In 3 dimensions it is possible to find a vector c (one of infinitely many) perpendicular to two vectors a and b using the cross product. Is there any way of extending this to 4 dimensions, i.e. given three vectors a, b, and c finding a vector d perpendicular to all of them?
I realize that this can be done by solving the equation system:
dot(a, d) = 0
dot(b, d) = 0
dot(c, d) = 0
and imposing an additional constraint, for instance setting the length of d to or one of its components to 1, but is there a way of doing this that does not involve solving an equation system?
If $\mathbf{u} = (x_1, y_1, z_1, t_1)$, $\mathbf{v} = (x_2, y_2, z_2, t_2)$ and $\mathbf{w} = (x_3, y_3, z_3, t_3)$, then the vector: $$ \mathbf{x} = \left|\begin{array}{c c c c} \mathbf{e}_1 & \mathbf{e}_2 & \mathbf{e}_3 & \mathbf{e}_4 \\ x_1 & y_1 & z_1 & t_1 \\ x_2 & y_2 & z_2 & t_2 \\ x_3 & y_3 & z_3 & t_3 \end{array}\right|$$ is orthogonal to $\mathbf{u,v}$ and $\mathbf{w}$. Here, $\{\mathbf{e}_i\}_{i = 1}^4$ is the canonical basis for $\Bbb R^4$. If you want a vector orthogonal to the first three, with length $d$, consider $\frac{d}{\|\mathbf{x}\|}\mathbf{x}$. Given $n - 1$ vectors in $\Bbb R^n$, the above gives you one last vector orthogonal to all the given vectors.

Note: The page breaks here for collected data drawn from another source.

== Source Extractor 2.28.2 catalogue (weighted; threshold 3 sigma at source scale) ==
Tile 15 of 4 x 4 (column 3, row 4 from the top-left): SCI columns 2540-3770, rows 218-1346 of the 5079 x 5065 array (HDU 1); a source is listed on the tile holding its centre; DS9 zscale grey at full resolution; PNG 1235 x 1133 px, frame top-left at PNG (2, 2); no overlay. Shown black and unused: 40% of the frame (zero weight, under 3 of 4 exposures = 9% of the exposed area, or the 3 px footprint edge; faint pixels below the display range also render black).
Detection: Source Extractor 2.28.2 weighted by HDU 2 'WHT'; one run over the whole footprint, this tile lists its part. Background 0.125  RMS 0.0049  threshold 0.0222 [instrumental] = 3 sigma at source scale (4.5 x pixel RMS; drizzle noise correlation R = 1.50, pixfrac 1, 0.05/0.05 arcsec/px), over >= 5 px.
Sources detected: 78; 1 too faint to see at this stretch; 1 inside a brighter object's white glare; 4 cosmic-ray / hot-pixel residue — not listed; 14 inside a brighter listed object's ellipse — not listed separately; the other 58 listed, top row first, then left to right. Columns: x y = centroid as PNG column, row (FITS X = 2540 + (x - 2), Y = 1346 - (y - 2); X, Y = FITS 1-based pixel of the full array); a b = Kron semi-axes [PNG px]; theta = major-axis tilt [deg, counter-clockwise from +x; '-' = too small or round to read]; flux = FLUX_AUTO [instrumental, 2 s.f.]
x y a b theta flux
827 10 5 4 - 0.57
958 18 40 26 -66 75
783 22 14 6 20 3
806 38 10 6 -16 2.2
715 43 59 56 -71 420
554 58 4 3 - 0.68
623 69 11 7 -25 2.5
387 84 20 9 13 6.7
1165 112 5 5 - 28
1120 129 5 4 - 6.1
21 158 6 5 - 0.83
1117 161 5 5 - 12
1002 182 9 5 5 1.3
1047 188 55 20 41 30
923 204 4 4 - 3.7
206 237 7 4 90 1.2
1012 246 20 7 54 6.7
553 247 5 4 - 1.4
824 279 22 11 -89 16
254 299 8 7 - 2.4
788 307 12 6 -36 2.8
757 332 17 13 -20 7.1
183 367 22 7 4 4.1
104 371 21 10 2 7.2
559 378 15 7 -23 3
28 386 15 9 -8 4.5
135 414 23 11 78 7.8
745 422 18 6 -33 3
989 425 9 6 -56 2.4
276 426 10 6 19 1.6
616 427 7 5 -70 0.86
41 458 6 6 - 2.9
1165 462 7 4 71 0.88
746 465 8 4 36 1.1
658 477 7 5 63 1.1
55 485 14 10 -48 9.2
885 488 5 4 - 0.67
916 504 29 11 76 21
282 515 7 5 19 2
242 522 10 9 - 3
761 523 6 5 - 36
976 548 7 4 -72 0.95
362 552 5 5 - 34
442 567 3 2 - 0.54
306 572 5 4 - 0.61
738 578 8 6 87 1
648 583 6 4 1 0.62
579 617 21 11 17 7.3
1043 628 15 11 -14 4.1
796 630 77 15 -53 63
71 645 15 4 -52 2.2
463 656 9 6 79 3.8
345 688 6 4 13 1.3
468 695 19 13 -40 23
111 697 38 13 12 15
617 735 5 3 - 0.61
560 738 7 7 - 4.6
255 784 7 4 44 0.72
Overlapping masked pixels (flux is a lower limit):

Let $P_1$, $P_2$ and $P_3$ the endpoints of the three vectors (thought to be applied in $O$) and let $$ aw+bx+cy+dz=0 $$ the equation of the hyperplane ($3$-dimensional space) through them and $O$ (I'm assuming the three vectors are linearly independent).
Then the vector $(a,b,c,d)$ is perpendicular to all three.
This generalizes to any number of dimensions.
Yes, in general this is done by finding the null space of the matrix of vectors. when solving for $d$ you are finding the solutions to the matrix equation:
$\vec{0} = \left(\begin{array}{c}{a \\ b \\ c}\end{array}\right).d$
It doesn't matter the number of dimensions, except that with more than three dimensions you will have lotsa solutions (infinite).